Robust spatial memory maps encoded in networks with transient connections

TL;DR

This paper presents a novel algebraic topology-based model demonstrating how the hippocampus maintains a stable cognitive map despite rapid synaptic changes, highlighting the role of network dynamics and multiple timescales in spatial memory.

Contribution

It introduces a new mathematical framework showing the emergent stability of spatial memory maps in transient neural networks, with implications for understanding memory retention and deterioration.

Findings

Cognitive maps are stable despite rapid synaptic turnover.

Model predicts how physiological parameters affect memory stability.

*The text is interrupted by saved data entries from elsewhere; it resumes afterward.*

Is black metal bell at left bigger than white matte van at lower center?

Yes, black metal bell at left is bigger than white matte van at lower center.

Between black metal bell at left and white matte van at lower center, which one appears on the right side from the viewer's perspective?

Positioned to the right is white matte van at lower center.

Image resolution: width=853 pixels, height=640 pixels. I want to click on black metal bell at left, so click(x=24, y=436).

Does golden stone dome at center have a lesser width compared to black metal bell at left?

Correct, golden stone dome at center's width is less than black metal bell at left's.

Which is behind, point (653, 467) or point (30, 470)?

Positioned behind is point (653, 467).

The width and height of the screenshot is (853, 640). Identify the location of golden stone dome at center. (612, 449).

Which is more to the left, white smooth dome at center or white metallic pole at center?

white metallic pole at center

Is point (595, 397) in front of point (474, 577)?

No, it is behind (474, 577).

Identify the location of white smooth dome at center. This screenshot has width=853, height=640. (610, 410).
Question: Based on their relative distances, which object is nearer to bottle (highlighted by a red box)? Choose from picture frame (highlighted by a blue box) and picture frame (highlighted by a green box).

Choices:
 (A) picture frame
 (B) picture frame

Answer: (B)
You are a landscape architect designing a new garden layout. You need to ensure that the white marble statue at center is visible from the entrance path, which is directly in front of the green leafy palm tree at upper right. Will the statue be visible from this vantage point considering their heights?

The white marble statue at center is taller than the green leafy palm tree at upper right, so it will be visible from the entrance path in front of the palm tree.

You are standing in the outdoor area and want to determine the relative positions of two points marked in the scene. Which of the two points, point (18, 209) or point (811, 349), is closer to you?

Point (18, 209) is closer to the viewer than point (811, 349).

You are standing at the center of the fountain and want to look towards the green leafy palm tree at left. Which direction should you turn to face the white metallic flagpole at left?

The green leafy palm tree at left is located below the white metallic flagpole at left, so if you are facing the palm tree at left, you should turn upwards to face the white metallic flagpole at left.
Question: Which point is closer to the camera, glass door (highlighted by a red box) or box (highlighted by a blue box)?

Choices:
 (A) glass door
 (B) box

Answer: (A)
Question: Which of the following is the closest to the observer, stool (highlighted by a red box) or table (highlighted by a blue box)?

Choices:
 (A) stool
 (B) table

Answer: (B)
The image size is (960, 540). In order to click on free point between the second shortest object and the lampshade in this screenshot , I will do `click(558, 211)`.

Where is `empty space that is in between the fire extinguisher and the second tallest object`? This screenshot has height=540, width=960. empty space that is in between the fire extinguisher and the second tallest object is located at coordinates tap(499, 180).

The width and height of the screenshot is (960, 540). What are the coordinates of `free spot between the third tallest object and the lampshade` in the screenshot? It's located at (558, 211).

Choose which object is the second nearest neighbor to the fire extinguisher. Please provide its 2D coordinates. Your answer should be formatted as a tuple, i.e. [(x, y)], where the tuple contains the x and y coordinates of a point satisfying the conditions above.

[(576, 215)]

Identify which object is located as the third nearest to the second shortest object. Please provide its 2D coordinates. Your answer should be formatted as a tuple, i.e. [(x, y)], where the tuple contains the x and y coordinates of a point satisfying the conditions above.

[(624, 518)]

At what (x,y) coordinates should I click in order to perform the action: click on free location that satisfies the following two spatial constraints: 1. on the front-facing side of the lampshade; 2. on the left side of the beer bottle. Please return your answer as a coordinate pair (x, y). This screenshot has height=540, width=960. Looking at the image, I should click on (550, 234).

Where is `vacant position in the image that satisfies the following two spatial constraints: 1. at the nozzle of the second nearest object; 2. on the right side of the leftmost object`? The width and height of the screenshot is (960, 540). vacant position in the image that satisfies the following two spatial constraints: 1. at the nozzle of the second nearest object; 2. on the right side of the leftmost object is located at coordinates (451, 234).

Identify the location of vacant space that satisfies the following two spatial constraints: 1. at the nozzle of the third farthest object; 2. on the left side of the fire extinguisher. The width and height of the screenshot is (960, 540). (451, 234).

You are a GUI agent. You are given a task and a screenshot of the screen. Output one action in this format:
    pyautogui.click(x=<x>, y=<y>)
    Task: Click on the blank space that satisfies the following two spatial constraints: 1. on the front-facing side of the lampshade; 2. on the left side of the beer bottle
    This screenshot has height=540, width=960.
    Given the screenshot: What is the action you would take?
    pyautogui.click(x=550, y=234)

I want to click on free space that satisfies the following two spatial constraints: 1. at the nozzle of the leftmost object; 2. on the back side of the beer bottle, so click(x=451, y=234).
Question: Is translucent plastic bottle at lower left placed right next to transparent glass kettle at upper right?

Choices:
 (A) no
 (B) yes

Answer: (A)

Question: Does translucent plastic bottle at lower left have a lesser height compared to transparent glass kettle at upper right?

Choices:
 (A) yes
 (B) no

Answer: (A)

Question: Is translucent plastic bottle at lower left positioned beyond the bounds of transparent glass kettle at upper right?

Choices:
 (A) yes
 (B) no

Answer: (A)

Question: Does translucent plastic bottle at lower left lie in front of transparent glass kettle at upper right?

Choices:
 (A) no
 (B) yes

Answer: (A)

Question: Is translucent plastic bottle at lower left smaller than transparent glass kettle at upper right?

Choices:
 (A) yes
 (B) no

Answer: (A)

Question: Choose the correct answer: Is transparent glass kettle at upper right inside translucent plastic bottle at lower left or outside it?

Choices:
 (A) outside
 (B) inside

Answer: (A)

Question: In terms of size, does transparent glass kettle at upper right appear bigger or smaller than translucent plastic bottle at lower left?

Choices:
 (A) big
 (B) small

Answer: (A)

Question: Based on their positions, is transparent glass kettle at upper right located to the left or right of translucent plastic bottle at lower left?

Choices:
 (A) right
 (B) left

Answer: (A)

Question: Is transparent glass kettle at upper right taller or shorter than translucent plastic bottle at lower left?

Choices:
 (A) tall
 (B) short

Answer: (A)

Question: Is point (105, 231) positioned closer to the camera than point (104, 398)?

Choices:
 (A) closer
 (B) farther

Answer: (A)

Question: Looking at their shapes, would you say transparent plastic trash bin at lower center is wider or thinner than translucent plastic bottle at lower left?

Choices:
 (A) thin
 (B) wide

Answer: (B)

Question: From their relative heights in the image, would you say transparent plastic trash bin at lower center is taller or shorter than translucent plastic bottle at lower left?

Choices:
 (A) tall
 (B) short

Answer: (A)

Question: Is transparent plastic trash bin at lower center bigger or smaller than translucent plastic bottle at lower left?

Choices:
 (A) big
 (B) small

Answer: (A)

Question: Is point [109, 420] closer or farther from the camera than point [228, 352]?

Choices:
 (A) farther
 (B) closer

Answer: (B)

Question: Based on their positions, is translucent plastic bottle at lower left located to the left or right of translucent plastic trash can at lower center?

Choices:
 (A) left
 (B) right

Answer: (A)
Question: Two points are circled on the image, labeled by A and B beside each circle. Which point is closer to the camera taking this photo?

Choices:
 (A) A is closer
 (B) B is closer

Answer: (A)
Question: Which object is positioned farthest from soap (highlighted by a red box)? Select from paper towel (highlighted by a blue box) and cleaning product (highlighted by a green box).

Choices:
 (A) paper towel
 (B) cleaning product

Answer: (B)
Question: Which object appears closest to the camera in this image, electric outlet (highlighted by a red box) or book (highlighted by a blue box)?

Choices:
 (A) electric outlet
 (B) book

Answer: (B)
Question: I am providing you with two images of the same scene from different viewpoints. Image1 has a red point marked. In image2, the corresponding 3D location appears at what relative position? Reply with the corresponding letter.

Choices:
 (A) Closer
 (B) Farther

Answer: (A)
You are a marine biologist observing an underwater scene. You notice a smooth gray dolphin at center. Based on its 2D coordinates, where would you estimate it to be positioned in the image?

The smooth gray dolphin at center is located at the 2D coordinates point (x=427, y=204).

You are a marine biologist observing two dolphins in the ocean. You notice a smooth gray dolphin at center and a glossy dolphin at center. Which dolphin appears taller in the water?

Simulating neuronal activity can compensate for synaptic loss.

Abstract

The spiking activity of principal cells in mammalian hippocampus encodes an internalized neuronal representation of the ambient space---a cognitive map. Once learned, such a map enables the animal to navigate a given environment for a long period. However, the neuronal substrate that produces this map remains transient: the synaptic connections in the hippocampus and in the downstream neuronal networks never cease to form and to deteriorate at a rapid rate. How can the brain maintain a robust, reliable representation of space using a network that constantly changes its architecture? Here, we demonstrate, using novel Algebraic Topology techniques, that cognitive map's stability is a generic, emergent phenomenon. The model allows evaluating the effect produced by specific physiological parameters, e.g., the distribution of connections' decay times, on the properties of the cognitive map as a whole. It also points out that spatial memory deterioration caused by weakening or excessive loss of the synaptic connections may be compensated by simulating the neuronal activity. Lastly, the model explicates functional importance of the complementary learning systems for processing spatial information at different levels of spatiotemporal granularity, by establishing three complementary timescales at which spatial information unfolds. Thus, the model provides a principal insight into how can the brain develop a reliable representation of the world, learn and retain memories despite complex plasticity of the underlying networks and allows studying how instabilities and memory deterioration mechanisms may affect learning process.